**练习任务**
1. 根据下面关于次短路的题目描述回答：
(a) Bessie 从哪个路口出发？
(b) 路口数量 N 的取值范围是多少？
(c) 次短路能否多次使用同一条道路或同一个路口？
2. 续写下面关于次短路的题目描述，从最后一句之后接着写。

**文档段落**
· · · · ·
The countryside consists of R (1 ≤ R ≤ 100,000) bidirectional roads, each linking two of the N (1 ≤ N ≤ 5000) intersections, conveniently numbered 1..N. Bessie starts at intersection 1, and her friend (the destination) is at intersection N.

The second-shortest path may share roads with any of the shortest paths, and it may backtrack i.e., use the same road or intersection more than once. The second-shortest path is the shortest path whose length is longer than the shortest path(s) (i.e., if two or more shortest paths exist, the second-shortest path is the one whose length is longer than those but no longer than any other path).
· · · · ·
来自数据源的记录

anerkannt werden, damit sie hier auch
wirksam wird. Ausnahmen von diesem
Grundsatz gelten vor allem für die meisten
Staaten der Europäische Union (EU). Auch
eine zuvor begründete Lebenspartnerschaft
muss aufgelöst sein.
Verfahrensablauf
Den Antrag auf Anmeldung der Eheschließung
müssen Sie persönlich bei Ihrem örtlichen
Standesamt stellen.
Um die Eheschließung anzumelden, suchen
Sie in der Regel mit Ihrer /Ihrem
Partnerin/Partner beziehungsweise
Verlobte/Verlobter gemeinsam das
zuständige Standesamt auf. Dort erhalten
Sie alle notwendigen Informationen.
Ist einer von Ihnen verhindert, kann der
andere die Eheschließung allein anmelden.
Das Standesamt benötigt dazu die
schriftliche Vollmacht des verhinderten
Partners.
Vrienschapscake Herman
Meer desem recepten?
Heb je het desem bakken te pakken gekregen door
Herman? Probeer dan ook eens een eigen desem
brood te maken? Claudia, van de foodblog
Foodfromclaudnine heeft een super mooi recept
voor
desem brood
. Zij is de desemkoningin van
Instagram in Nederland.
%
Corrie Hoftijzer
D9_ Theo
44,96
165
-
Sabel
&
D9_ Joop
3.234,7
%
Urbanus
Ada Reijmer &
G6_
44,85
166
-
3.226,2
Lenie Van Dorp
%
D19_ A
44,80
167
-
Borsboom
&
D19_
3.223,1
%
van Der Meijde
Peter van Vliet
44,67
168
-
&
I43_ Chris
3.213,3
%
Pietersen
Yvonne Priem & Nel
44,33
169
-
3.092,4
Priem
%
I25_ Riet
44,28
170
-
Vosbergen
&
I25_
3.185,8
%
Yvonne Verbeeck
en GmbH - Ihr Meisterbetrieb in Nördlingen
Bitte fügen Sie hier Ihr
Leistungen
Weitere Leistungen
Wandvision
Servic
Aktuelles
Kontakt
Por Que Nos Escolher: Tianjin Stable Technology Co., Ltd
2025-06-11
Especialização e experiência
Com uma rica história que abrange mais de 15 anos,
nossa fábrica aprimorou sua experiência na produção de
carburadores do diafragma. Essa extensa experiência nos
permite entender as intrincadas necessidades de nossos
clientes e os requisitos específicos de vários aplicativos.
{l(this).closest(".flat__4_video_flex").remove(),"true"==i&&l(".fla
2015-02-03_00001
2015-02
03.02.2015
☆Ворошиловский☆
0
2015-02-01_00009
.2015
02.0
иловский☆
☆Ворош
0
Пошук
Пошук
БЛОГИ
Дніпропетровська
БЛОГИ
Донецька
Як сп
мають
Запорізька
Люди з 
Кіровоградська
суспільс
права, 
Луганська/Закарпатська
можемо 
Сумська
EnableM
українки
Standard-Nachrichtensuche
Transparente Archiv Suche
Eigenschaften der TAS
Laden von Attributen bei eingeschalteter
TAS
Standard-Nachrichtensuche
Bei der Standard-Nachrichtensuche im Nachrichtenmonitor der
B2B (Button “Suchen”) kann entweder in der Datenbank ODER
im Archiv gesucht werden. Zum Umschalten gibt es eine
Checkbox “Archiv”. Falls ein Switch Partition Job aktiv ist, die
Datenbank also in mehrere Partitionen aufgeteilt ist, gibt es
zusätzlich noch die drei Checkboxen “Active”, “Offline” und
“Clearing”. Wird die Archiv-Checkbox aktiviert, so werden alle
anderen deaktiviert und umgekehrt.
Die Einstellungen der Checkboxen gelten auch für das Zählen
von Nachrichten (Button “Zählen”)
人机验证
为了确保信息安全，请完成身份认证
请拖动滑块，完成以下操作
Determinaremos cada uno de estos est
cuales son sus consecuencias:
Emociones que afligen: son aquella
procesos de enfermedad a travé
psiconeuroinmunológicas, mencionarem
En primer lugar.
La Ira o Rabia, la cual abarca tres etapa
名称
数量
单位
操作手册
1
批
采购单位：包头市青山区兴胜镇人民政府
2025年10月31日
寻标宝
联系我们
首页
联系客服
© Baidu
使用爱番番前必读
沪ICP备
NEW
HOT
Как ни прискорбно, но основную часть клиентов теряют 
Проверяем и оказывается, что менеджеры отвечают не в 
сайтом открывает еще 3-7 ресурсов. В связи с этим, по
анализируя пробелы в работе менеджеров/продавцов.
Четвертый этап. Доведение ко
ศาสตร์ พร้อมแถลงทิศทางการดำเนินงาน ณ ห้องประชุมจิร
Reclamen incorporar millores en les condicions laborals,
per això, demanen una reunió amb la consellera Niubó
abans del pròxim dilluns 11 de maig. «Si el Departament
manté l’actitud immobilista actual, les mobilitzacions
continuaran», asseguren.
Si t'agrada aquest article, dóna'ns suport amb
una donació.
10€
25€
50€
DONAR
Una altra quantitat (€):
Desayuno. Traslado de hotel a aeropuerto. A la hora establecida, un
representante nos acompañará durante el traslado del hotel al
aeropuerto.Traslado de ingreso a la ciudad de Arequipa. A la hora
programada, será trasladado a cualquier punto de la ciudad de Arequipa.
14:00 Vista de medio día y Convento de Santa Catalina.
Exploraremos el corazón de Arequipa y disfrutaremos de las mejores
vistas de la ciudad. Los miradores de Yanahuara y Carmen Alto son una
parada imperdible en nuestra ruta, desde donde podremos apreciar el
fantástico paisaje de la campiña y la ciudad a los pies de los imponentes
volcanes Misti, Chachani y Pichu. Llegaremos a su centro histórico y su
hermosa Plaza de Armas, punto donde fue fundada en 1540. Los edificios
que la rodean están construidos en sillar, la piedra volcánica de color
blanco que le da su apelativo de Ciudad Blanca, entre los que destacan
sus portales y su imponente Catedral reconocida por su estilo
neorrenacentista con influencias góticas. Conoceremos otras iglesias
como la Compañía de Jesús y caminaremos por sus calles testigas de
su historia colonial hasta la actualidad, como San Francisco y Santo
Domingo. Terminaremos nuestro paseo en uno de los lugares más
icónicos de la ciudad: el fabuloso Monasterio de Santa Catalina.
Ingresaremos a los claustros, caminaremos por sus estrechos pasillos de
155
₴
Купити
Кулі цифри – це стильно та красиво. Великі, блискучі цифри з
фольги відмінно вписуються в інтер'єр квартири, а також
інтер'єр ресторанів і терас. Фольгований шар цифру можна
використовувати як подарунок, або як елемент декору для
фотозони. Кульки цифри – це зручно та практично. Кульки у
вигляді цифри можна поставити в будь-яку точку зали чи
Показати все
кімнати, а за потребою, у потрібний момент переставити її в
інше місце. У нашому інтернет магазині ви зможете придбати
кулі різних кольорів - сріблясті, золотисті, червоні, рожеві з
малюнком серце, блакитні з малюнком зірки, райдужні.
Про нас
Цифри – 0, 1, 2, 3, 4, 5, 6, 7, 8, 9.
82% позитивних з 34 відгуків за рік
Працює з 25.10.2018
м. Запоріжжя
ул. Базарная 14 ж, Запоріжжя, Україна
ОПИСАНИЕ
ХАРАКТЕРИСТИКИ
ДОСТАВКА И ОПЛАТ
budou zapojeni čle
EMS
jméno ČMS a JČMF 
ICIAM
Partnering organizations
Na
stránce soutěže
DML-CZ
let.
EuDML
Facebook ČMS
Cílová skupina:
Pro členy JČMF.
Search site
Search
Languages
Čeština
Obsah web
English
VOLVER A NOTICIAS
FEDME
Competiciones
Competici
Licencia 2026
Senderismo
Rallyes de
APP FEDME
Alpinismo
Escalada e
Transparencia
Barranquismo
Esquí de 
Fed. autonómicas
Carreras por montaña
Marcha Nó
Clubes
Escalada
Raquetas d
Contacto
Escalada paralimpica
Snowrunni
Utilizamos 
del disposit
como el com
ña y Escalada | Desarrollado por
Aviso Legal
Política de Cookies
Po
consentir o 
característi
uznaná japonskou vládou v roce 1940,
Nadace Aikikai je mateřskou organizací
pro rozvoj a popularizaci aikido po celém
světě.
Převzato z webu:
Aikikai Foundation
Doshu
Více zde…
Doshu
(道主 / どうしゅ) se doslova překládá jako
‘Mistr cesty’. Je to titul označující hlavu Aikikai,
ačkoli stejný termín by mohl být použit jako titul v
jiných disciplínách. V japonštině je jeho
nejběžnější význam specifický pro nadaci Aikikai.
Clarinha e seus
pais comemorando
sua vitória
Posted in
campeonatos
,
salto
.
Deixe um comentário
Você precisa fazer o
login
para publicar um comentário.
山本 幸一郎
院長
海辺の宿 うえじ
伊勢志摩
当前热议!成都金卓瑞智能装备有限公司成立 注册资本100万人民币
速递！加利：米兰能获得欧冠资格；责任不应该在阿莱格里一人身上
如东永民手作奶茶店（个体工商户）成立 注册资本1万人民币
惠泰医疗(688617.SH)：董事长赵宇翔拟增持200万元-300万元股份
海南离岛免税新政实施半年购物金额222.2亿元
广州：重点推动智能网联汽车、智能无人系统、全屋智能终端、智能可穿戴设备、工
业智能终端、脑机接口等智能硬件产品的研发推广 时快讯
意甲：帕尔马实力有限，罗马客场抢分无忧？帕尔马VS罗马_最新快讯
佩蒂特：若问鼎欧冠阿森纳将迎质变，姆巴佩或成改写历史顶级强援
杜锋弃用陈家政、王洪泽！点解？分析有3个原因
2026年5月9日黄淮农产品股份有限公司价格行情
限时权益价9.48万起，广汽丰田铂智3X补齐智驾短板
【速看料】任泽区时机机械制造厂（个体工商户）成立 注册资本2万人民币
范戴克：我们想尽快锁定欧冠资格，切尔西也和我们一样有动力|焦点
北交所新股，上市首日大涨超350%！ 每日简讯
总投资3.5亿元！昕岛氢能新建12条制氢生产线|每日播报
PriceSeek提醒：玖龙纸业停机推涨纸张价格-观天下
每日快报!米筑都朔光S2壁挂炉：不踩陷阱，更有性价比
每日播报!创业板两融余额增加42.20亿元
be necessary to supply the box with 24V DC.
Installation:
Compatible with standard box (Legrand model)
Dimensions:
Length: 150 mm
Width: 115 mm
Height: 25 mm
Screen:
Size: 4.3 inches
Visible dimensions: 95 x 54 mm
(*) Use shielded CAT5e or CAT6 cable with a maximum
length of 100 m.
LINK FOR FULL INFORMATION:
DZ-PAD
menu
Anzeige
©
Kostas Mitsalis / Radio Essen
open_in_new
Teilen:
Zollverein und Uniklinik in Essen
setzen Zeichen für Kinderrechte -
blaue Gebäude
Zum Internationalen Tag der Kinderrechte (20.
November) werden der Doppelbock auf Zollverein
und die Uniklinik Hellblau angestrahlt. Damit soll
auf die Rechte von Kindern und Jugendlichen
· · · · ·
**练习结果**
1.
(a) 路口 1。
(b) 1 ≤ N ≤ 5000。
(c) 能。次短路可以往回走，多次使用同一条道路或同一个路口。

2.
Input

Line 1: Two space-separated integers: N and R 
Lines 2.. R+1: Each line contains three space-separated integers: A, B, and D that describe a road that connects intersections A and B and has length D (1 ≤ D ≤ 5000)

Output

Line 1: The length of the second shortest path between node 1 and node N

Sample Input

4 4
1 2 100
2 4 200
2 3 250
3 4 100

Sample Output

450

Hint

Two routes: 1 -> 2 -> 4 (length 100+200=300) and 1 -> 2 -> 3 -> 4 (length 100+250+100=450)

题意：有N个路口，R条道路，道路可以双向通行。问1号路口到N号路口的次短路长度，同一条边可以经过多次。

题解：最短路问题求解的是图中两点间最短路径，次短路指的是比最短路径长的次短路径。用dijksta求解次短路要用两个数组分别存放最短路径和次短路径，在遍历图时，也要分别记录是否访问过。每次找到比当前最短路还要短的路径时，那么当前最短路径的值赋给次短路，找到的更小值赋给最短路径。  找到大于当前最短路径且小于当前次短路径的路径，就将其值赋给当前次短路。

 一：spfa

#include<stdio.h>
#include<string.h>
#include<queue>
#include<algorithm>
using namespace std;
#define inf 0x3f3f3f3f
int v[200200],w[200200],u[200200];
int dis1[200200],dis2[200200];
int book[200200];
int first[200200],next[200200];///用邻接表存图
int n,m,k;
void add(int a,int b,int c)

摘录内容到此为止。